World J Gastroenterol. Dec 15, 2003; 9(12): 2880-2882
Published online Dec 15, 2003. doi: 10.3748/wjg.v9.i12.2880
Surgical resection of duodenal lymphangiectasia: A case report
Chih-Ping Chen, Yee Chao, Chung-Pin Li, Wen-Ching Lo, Chew-Wun Wu, Shyh-Haw Tsay, Rheun-Chuan Lee, Full-Young Chang
Chih-Ping Chen, Chung-Pin Li, Wen-Ching Lo, Full-Young Chang, Division of Gastroenterology, Department of Medicine, Taipei Veterans General Hospital and Institute of Clinical Medicine, National Yang-Ming University School of Medicine, Taipei, Taiwan, China
Yee Chao, Cancer Center, Taipei Veterans General Hospital and National Yang-Ming University School of Medicine, Taipei, Taiwan, China
Chew-Wun Wu, Division of General Surgery, Department of Surgery, Taipei Veterans General Hospital and National Yang-Ming University School of Medicine, Taipei, Taiwan, China
Shyh-Haw Tsay, Department of Pathology, Taipei Veterans General Hospital and National Yang-Ming University School of Medicine, Taipei, Taiwan, China
Rheun-Chuan Lee, Department of Radiology, Taipei Veterans General Hospital and National Yang-Ming University School of Medicine, Taipei, Taiwan, China
Author contributions: All authors contributed equally to the work.

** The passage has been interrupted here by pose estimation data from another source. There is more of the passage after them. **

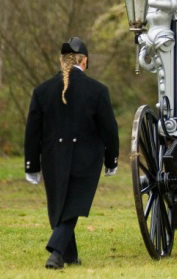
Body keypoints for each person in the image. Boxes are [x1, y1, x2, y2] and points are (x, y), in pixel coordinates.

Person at [24, 37, 119, 269]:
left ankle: (70, 256)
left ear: (62, 61)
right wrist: (111, 160)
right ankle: (57, 253)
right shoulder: (98, 90)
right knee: (70, 207)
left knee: (62, 205)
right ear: (84, 61)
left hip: (52, 158)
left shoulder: (41, 91)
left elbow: (32, 131)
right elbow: (109, 129)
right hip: (86, 159)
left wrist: (32, 164)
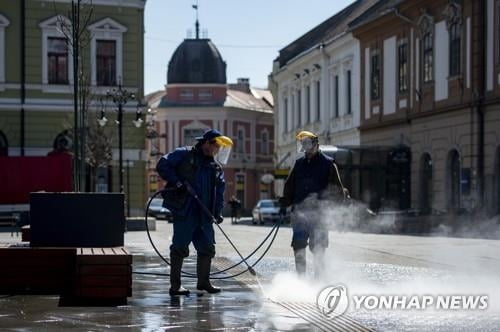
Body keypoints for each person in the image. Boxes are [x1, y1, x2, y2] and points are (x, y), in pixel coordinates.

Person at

Correspondence to: Chung-Pin Li, Division of Gastroenterology, Department of Medicine, Taipei Veterans General Hospital, No. 201, Sec. 2, Shih-Pai Road, Taipei, 11217, Taiwan, China. cpli@vghtpe.gov.tw
Telephone: +86-2-28757308 Fax: +86-2-28739318
Received: August 26, 2003
Revised: September 18, 2003
Accepted: October 12, 2003
Published online: December 15, 2003
Abstract

Intestinal lymphangiectasia, characterized by dilatation of intestinal lacteals, is rare. The major treatment for primary intestinal lymphangiectasia is dietary modification. Surgery to relieve symptoms and to clarify the etiology should be considered when medical treatment failed. This article reports a 49-year-old woman of solitary duodenal lymphangiectasia, who presented with epigastralgia and anemia. Her symptoms persisted with medical treatment. Surgery was finally performed to relieve the symptoms and to exclude the existence of underlying etiologies, with satisfactory effect. In conclusion, duodenal lymphangiectasia can present clinically as epigastralgia and chronic blood loss. Surgical resection may be resorted to relieve pain, control bleeding, and exclude underlying diseases in some patients.